Watching Marjorie Prime is like attending a friend’s birthday party and listening to your friend’s grandmother tell stories to people, and then having to sit and listen to her tell the same stories to different people several times over the course of the night. Sure, the stories might be good stories, but (1) they’ve happened to people you don’t really know or care about and (2) they grow progressively less interesting the more you have to hear about them.
Marjorie Prime envisions a world in which A.I. can mimic a person, dead or alive, as long as you tell it what the person was like and give it memories by telling it stories. As such, the film follows four people who, at various points in the story, either are using the A.I. or are being portrayed by the A.I. for somebody else. It almost exclusively consists of people sitting, remembering things, and telling stories. It wasn’t a shock to learn that it was based on a play.
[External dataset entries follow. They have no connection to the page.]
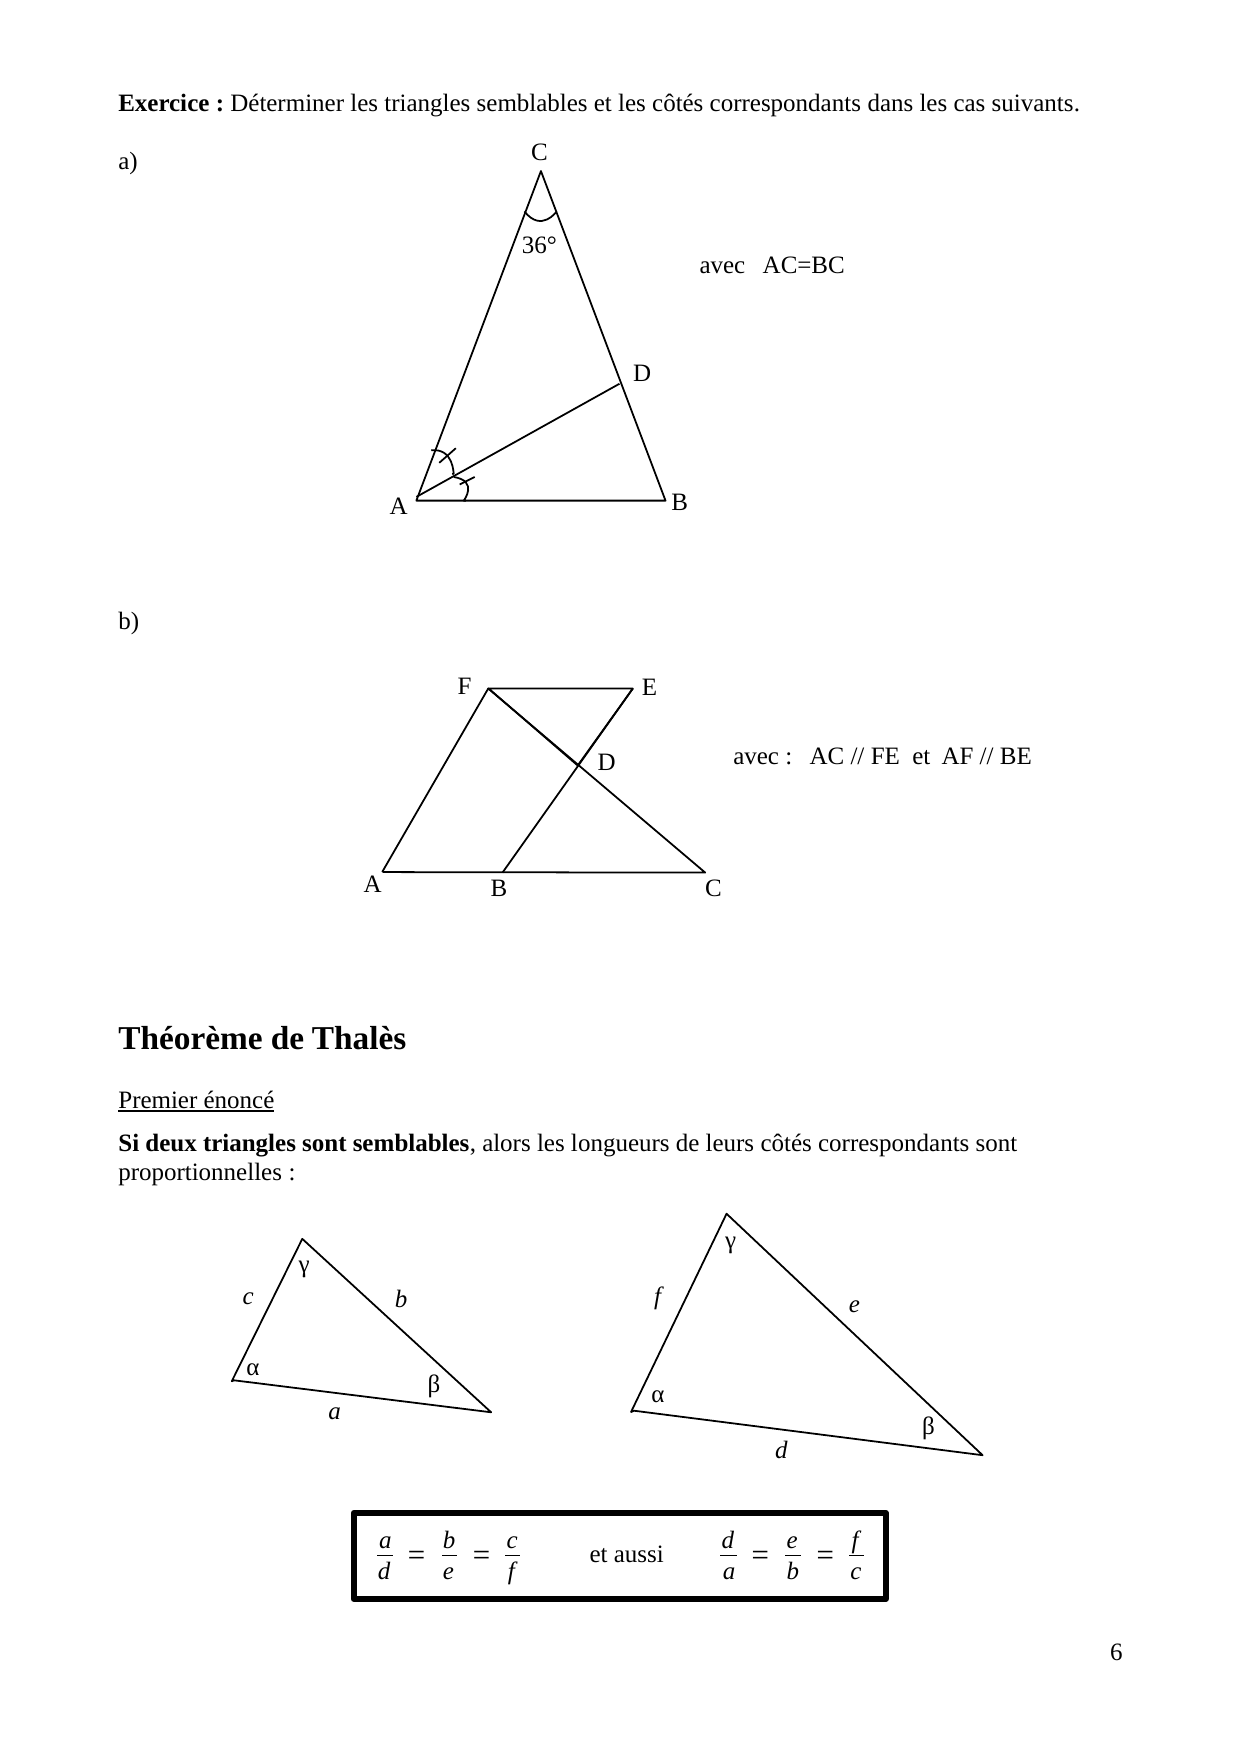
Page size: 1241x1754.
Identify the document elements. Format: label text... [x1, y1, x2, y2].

text [889, 1526, 1122, 1585]
text [118, 1526, 351, 1585]
text a) [118, 146, 1122, 175]
text Si deux triangles sont semblables, alors les longueurs de leurs côtés correspondants sont proportionnelles : [118, 1128, 1122, 1186]
text b) [118, 606, 1122, 635]
text et aussi [357, 1526, 883, 1585]
text Exercice : Déterminer les triangles semblables et les côtés correspondants dans les cas suivants. [118, 88, 1122, 117]
text Premier énoncé [118, 1085, 1122, 1114]
text Théorème de Thalès [118, 1018, 1122, 1056]
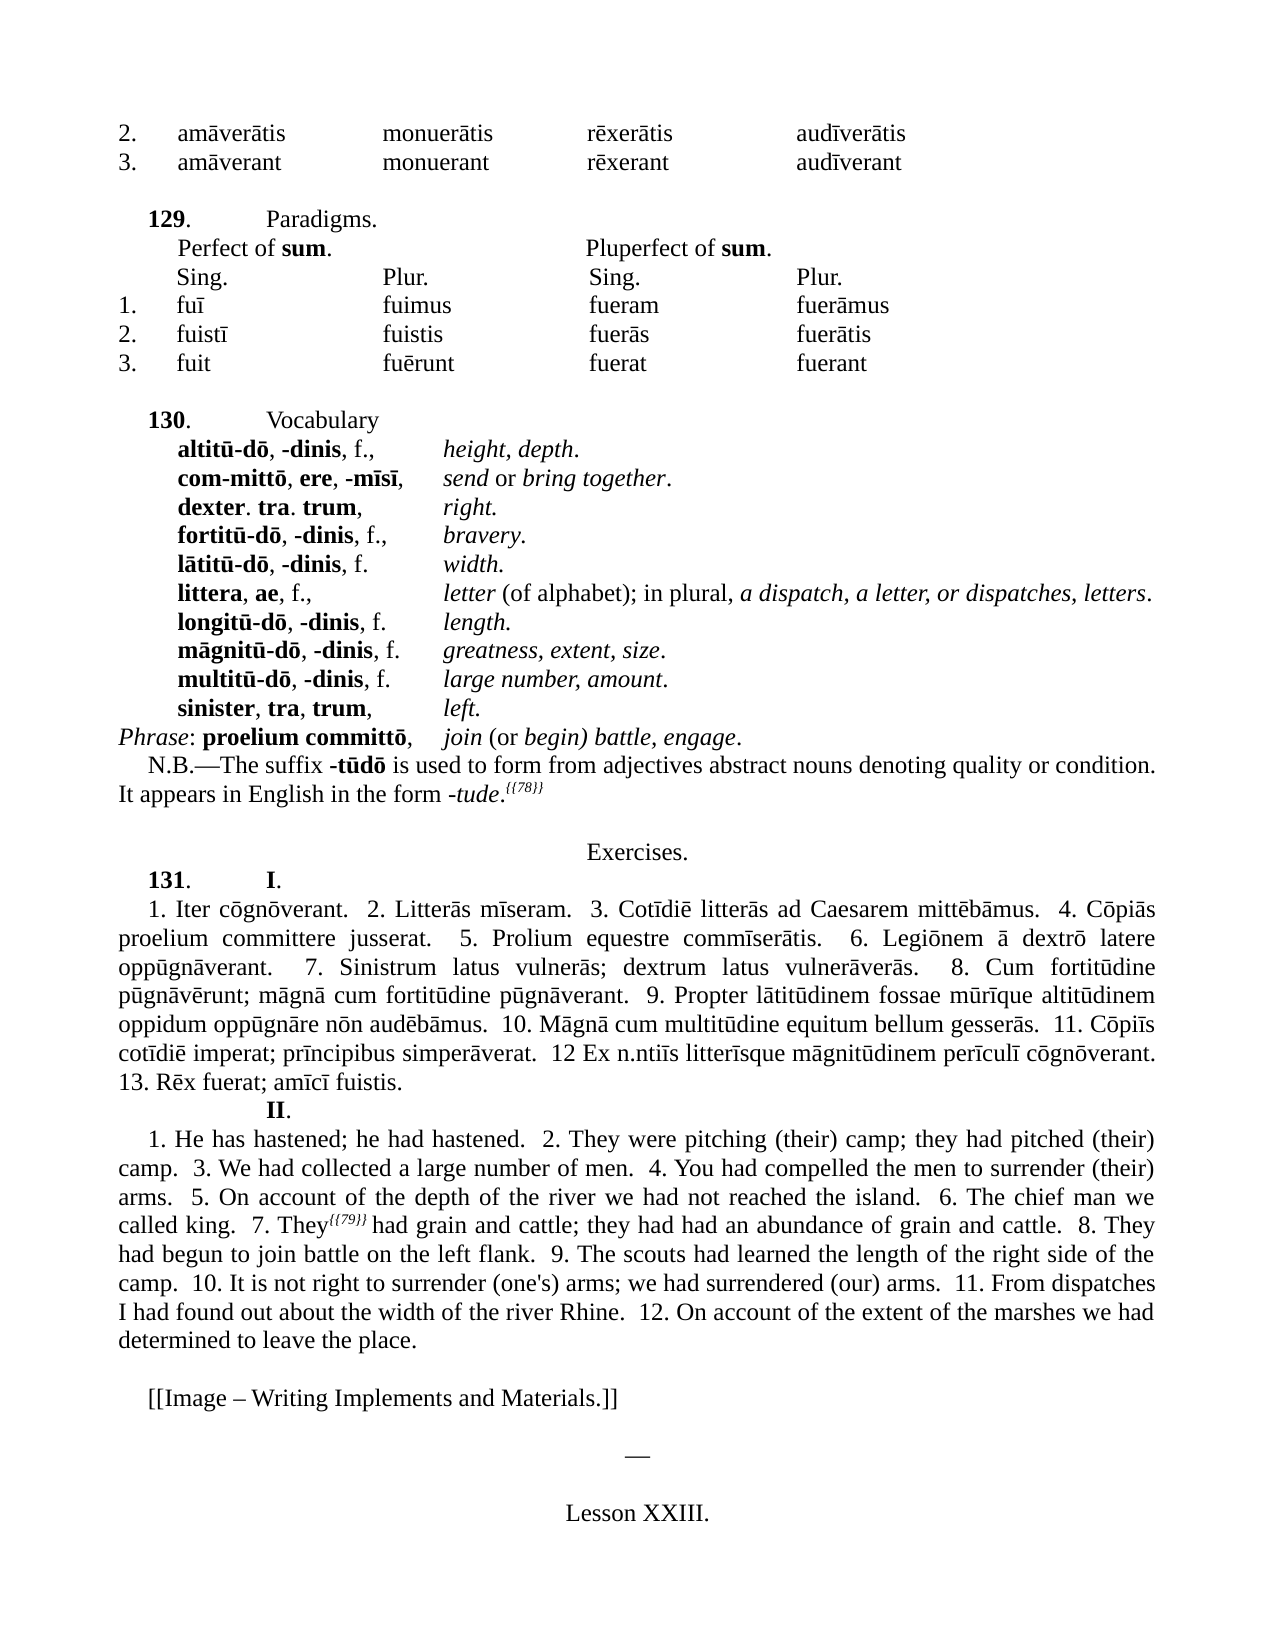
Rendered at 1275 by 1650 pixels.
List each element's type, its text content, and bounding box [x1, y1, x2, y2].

The acting is what saves Marjorie Prime from being a wash. Tim Robbins, Lois Smith, Jon Hamm, and Geena Davis play the four main characters, and when you’ve got actors of this quality, you’re bound to have something that is, at the very least, watchable. It also wants to say something about memory and mortality, but most of that gets lost in the tedium. It’s a chamber film that’s more likely to put one to sleep than provide insight into anything of value.
Conclusion: Marjorie Prime is a dull watch that’s only saved from being worthless by its acting and with a bit of thematic depth.
Recommendation: If you like the actors, Marjorie Prime might be worth a VOD watch on a boring afternoon.